Brief argues union boss schemes limiting dues revocations to short periods violate the High Court’s landmark Janus v. AFSCME 2018 decision
From the National Right To Work Legal Defense Foundation website:
Washington, DC (March 19, 2021) — Five public employees forced to pay union fees by dues deduction schemes have just submitted an amici curie brief urging the U.S. Supreme Court to hear Belgau v. Inslee. The amici are Chicago public school employees Ifeoma Nkemdi and Joanne Troesch, University of California Santa Barbara employee Cara O’Callaghan, Maumee City (Ohio) School district employee Michelle Cymbor, all of whom have been subjected to First Amendment violations similar to those at issue in Belgau.
The brief was submitted for the five public employees by staff attorneys with the National Right to Work Legal Defense Foundation, Liberty Justice Center, nad Buckeye Institute.
Belgau is a class-action case in which a group of Washington State employees are challenging a union boss-created arrangement that limits to a 10-day per year “escape period” employees’ ability to exercise their First Amendment right to refrain from subsidizing a union. The right of public sector employees to refrain from paying union dues was guaranteed to them by the 2018 Janus v. AFSCME Supreme Court decision.
Mark Janus, a former Illinois child support specialist and plaintiff in the landmark 2018 case, was represented at the Supreme Court by attorney Bill Messenger presenting oral argument.
In Janus, the Supreme Court rules that compelling public workers to pay union dues or fees as a condition of employment violated their First Amendment rights. The Court also held that union dues or fees can only be taken from public workers’ paychecks is they clearly and affirmatively waive their right not to pay, with Justice Samuel Alito writing in the Court’s decision that “such a waiver cannot be presumed.”

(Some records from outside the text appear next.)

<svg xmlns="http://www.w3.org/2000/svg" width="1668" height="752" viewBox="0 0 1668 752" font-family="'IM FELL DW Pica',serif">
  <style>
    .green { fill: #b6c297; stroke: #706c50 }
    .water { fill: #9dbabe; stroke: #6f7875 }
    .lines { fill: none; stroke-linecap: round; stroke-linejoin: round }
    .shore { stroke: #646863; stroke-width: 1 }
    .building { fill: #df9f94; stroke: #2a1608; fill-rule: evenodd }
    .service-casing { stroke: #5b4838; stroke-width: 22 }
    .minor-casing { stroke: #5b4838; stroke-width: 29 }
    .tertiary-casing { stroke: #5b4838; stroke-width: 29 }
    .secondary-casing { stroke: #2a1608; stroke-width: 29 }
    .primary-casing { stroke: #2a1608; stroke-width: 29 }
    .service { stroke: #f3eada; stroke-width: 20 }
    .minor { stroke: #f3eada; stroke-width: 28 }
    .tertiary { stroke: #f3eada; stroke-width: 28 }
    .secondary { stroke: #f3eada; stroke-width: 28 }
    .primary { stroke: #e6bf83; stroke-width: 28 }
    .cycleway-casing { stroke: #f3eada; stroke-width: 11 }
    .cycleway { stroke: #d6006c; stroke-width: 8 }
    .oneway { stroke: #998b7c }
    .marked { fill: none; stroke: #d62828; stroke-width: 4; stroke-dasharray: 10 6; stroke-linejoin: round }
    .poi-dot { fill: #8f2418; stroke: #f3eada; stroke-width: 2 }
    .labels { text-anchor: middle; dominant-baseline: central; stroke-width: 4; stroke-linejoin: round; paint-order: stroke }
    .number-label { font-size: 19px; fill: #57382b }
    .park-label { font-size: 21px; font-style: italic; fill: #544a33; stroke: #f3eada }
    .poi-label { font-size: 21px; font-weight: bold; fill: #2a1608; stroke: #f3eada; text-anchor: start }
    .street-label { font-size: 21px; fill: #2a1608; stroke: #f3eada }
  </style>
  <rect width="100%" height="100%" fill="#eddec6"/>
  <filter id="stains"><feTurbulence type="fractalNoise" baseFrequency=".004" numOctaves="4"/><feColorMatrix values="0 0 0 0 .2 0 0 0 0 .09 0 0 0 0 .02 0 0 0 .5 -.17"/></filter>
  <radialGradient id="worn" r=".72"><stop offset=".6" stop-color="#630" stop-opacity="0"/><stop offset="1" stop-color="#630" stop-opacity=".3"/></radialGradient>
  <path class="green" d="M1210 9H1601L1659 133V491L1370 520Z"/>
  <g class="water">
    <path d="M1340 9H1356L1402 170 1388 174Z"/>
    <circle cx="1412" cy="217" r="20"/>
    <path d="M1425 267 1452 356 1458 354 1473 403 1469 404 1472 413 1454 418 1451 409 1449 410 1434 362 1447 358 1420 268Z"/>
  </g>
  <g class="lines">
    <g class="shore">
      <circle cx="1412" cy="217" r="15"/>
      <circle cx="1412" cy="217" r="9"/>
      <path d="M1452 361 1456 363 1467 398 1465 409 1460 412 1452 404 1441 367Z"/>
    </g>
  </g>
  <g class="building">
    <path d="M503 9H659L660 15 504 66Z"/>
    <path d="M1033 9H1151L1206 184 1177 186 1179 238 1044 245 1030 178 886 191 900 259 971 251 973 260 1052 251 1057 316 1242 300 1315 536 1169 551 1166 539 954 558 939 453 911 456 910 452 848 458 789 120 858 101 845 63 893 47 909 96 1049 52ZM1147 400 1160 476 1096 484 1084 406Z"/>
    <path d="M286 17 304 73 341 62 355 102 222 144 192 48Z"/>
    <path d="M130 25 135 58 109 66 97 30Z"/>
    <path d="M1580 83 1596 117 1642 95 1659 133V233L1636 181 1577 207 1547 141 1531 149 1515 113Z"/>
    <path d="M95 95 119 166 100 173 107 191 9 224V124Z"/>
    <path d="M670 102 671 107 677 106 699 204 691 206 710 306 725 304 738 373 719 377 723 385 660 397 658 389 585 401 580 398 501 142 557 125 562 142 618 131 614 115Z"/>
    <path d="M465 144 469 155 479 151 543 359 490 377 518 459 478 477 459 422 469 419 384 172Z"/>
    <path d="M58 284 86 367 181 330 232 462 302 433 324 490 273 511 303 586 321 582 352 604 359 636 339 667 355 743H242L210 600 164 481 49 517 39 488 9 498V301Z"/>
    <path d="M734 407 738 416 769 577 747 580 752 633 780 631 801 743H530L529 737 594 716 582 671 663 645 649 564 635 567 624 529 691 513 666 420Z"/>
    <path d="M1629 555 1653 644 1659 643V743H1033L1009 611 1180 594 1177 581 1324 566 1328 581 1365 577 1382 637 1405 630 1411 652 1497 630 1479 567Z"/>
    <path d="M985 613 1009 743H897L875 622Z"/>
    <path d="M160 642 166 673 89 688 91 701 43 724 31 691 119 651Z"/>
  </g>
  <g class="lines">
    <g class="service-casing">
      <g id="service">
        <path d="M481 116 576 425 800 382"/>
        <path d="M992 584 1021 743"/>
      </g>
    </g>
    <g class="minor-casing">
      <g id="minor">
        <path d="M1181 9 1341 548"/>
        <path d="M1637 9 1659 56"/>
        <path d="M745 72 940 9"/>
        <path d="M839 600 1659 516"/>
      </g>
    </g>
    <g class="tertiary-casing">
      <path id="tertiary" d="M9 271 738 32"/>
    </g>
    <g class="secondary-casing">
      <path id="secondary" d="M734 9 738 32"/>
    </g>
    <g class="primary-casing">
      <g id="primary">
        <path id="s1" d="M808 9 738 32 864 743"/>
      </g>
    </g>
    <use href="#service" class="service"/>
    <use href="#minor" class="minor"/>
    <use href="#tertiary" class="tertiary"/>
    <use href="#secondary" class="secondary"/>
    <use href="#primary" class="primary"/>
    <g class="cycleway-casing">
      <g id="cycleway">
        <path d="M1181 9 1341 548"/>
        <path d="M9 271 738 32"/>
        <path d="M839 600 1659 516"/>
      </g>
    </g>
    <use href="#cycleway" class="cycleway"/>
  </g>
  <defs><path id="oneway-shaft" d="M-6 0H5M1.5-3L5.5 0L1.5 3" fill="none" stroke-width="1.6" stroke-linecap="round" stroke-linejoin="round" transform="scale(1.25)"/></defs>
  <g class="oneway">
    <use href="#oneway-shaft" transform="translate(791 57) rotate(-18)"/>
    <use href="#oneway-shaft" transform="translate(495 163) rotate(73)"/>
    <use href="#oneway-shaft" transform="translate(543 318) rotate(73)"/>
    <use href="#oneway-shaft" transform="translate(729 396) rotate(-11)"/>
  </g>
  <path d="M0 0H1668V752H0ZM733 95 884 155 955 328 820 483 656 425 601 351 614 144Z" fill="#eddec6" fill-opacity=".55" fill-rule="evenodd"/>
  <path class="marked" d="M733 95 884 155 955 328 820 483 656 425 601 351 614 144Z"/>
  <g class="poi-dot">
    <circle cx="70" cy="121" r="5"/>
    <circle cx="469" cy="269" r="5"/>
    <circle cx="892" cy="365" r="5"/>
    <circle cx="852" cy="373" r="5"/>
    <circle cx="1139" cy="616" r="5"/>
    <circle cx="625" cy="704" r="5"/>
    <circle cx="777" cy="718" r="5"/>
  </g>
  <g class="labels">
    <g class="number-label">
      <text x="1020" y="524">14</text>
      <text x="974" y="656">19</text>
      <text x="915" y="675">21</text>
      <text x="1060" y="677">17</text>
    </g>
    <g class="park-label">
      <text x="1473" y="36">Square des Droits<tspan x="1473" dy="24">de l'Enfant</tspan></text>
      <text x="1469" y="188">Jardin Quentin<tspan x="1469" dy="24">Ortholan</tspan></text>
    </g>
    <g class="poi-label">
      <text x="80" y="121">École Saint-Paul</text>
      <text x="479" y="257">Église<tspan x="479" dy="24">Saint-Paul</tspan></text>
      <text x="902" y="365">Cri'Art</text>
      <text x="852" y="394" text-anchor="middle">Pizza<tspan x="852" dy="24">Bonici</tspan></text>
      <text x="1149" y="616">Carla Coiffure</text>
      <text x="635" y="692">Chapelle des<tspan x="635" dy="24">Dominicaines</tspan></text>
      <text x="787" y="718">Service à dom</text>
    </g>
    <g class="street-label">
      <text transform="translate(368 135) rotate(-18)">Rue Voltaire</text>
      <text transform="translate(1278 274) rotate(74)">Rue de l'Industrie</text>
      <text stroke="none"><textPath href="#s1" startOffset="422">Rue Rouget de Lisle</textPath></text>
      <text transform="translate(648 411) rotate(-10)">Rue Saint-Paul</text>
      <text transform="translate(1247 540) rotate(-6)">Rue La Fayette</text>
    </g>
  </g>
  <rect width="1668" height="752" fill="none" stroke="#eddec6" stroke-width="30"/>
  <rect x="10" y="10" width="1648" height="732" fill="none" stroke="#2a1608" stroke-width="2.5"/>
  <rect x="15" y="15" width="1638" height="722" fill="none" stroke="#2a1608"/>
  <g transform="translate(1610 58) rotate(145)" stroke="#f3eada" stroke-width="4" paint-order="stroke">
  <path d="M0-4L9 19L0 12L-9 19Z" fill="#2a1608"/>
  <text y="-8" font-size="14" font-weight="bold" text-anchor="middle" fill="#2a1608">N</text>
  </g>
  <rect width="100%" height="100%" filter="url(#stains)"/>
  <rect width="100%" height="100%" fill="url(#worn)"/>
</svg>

In Belgau, lead plaintiff Melissa Belgau and six other Washington State employees sue Washington Governor Jay Inslee and the Washington Federation of State Employees (WFSE) union for enforcing an unconstitutional “escape period” scheme. The plaintiffs all resigned their memberships and asked to cut off dues just a couple months after Janus was decided, but dues continued to be seized from their paychecks under the restrictive policy.
Their lawsuit demands that the state and union officials cease blocking workers from exercising their First Amendment right not to financially support the union, and that the union refund all dues seized from any worker who sought to end dues deductions after the Janus decision, but was denied under the policy. A three-judge panel of the U.S. Court of Appeals for the Ninth Circuit ruled against the workers in September.
The five employees’ amici brief encourages the Supreme Court to hear Belgau because the Ninth Circuit’s ruling flouted the High Court’s Janus decision by finding that it is “constitutional for a state and a union” to keep seizing “payments for union speech from objecting, nonmember employees” until an arbitrary 10-day period. The brief contends that the Constitution does not allow “states and public-sector unions” to “prohibit employees from exercising their First Amendment right to refrain from subsidizing union speech for 355-56 days of every year.”
Staff attorneys from the National Right to Work Foundation and Liberty Justice Center are currently litigating more than thirty Janus-related cases, including seven jointly. Buckeye Institute attorneys are litigating two such cases, including one challenging monopoly union representation that is currently pending at the Supreme Court.
“It is outrageous to claim that any government or public sector union boss policy can limit a worker’s constitutional rights to just ten days each year,” said National Right to Work Legal Defense Foundation President Mark Mix. “The Supreme Court needs to take up this issue to affirm that its Janus ruling protects public employees every day of the year.”